To test the material’s biocompatibility, scientists placed connective tissue cells — fibroblasts — on its surface. Under these conditions, the cells actively multiplied and maintained normal viability. Moreover, fibroblasts even penetrated into the cavity of the microchambers and formed a three-dimensional structure, indicating favorable conditions for healing.

Subsequently, the researchers tested the material on laboratory rats with artificially created wounds. The developed coatings — both with tannic acid and with sodium percarbonate — placed on the damaged skin significantly accelerated healing. For example, on the seventh day of the experiment, the area of wounds covered with the microchamber material was almost half the size of untreated wounds.

However, the mechanism of action of the materials with different bioactive substances differed. Thus, the coating with tannic acid accelerated tissue recovery by reducing oxidative stress and inflammation, while the coating with sodium percarbonate did so by accelerating blood vessel growth and providing an antimicrobial effect.

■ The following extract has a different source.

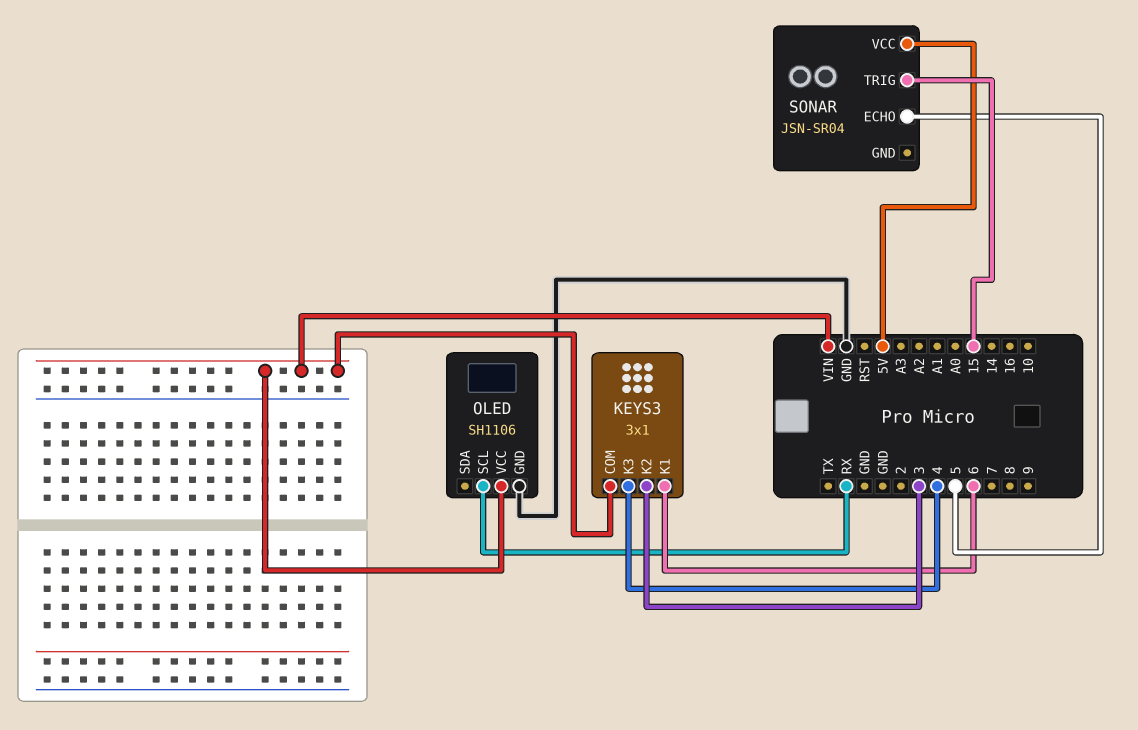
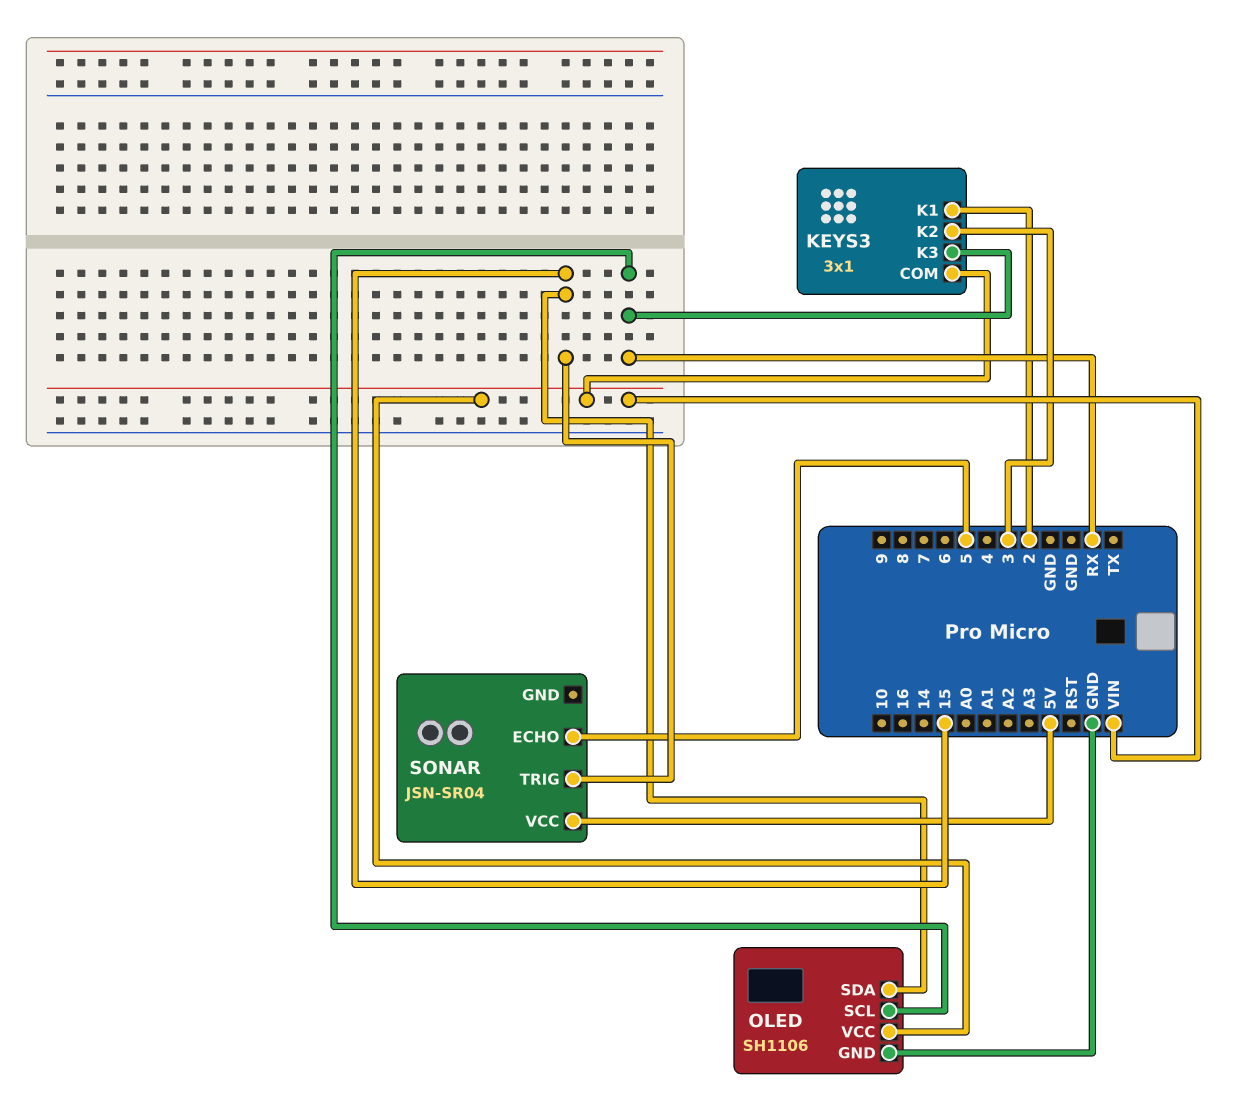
KEYS3 pin K1: 6 -> 2
KEYS3 pin K3: 4 -> RX
OLED pin SDA: none -> 15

Furthermore, the authors demonstrated the possibility of building a hierarchical system with cascading release of various substances. Thus, the configuration of the material can be selected individually for patients depending on the type of wound and the stage of healing. For example, during the first week of healing, it would be possible to ensure the delivery of oxidative agents to stimulate the formation of a vascular network, and during the second week — an antioxidant to reduce inflammatory processes. The same can be implemented with other bioactive substances to correct the wound process, including growth factors and signaling molecules.

“Our colleagues in Moscow clinics often face problems that our created coating can solve. One of them is the development of infections when any implants and prostheses are introduced into the body. The second is the overgrowth of connective tissue after the implantation of stents in the trachea and other hollow structures in the body. Our material can reduce the risk of repeat surgeries needed to address these problems,” noted Senior Research Scientist Olga Sindeeva from the Skoltech Neuro Center.